This Graph Shows Why More Enormous Government Spending Cuts Are Coming

    George Osborne is just 40% of the way through his planned cuts programme. The next government is going to have to cut spending massively if it wants to meet the deficit reduction target.

    UK government spending is falling. But despite all the austerity measures of the last five years, the country is only 40% of the way through the planned government cuts.

    Here's another graph that shows the scale of the challenge. There's going to have to be more cuts. Lots more cuts.

    This graph show the scale of what's involved. Non-core government services would be pared back even further.

    If the health, education, and overseas aid budgets are protected then all the spending cuts need to come from elsewhere. And this means further cuts to departments which have already reduced their spending in recent years.

    The OBR, while not allowed to have an official opinion, does suggest these cuts are really, really ambitious. Or, as it puts it, a "significant challenge if they were confirmed as firm policy".

    The total sum available for spending outside health, education, and aid would be limited to £85.6 billion a year.
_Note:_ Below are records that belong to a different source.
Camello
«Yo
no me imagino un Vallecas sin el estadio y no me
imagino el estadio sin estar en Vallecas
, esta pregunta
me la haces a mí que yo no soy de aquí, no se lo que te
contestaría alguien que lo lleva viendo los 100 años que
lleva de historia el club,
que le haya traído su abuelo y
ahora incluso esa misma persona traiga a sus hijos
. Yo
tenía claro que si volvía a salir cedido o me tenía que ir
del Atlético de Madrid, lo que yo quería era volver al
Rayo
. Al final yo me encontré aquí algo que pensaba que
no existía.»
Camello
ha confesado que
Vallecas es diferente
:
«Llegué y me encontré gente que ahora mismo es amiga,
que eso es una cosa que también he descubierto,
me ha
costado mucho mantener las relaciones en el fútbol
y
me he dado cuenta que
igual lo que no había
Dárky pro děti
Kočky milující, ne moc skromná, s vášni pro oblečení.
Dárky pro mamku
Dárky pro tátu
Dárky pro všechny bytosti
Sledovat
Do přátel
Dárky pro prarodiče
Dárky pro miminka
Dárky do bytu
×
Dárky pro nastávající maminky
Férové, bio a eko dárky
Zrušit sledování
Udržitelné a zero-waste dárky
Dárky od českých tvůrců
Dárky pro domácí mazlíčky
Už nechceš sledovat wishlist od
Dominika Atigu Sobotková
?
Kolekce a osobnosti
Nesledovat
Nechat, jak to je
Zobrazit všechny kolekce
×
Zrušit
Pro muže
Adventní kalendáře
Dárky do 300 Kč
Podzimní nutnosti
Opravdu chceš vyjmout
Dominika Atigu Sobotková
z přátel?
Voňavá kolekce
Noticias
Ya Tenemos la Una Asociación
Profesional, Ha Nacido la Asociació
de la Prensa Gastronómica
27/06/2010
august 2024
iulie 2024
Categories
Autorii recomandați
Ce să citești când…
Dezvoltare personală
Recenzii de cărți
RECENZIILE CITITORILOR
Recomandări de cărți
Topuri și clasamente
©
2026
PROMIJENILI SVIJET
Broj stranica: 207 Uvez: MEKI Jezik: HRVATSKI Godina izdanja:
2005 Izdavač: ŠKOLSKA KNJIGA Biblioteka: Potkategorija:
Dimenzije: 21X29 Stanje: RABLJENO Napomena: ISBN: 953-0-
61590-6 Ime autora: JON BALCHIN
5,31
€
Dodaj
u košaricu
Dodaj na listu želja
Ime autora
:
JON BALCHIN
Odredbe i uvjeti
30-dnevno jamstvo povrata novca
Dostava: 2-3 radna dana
Which isn't much when you consider that the Ministry of Defence and the Department for Business, Innovation & Skills currently spend £40.6 billion a year between them.

    The OBR report also contains this jargon-heavy statement that suggests the UK will have to cut £14.5billion from the budget in the final year of the decade:

    The largest single-year effect of a government decision comes via its new assumption for total spending in 2019­–20, although this does not appear in the Treasury's table of policy decisions. This implies another cut in current spending by central government departments in that year equivalent to £14.5 billion (compared to holding spending flat as a share of potential GDP).

    In short, if the UK sticks to the current plan then austerity-driven spending cuts have barely begun.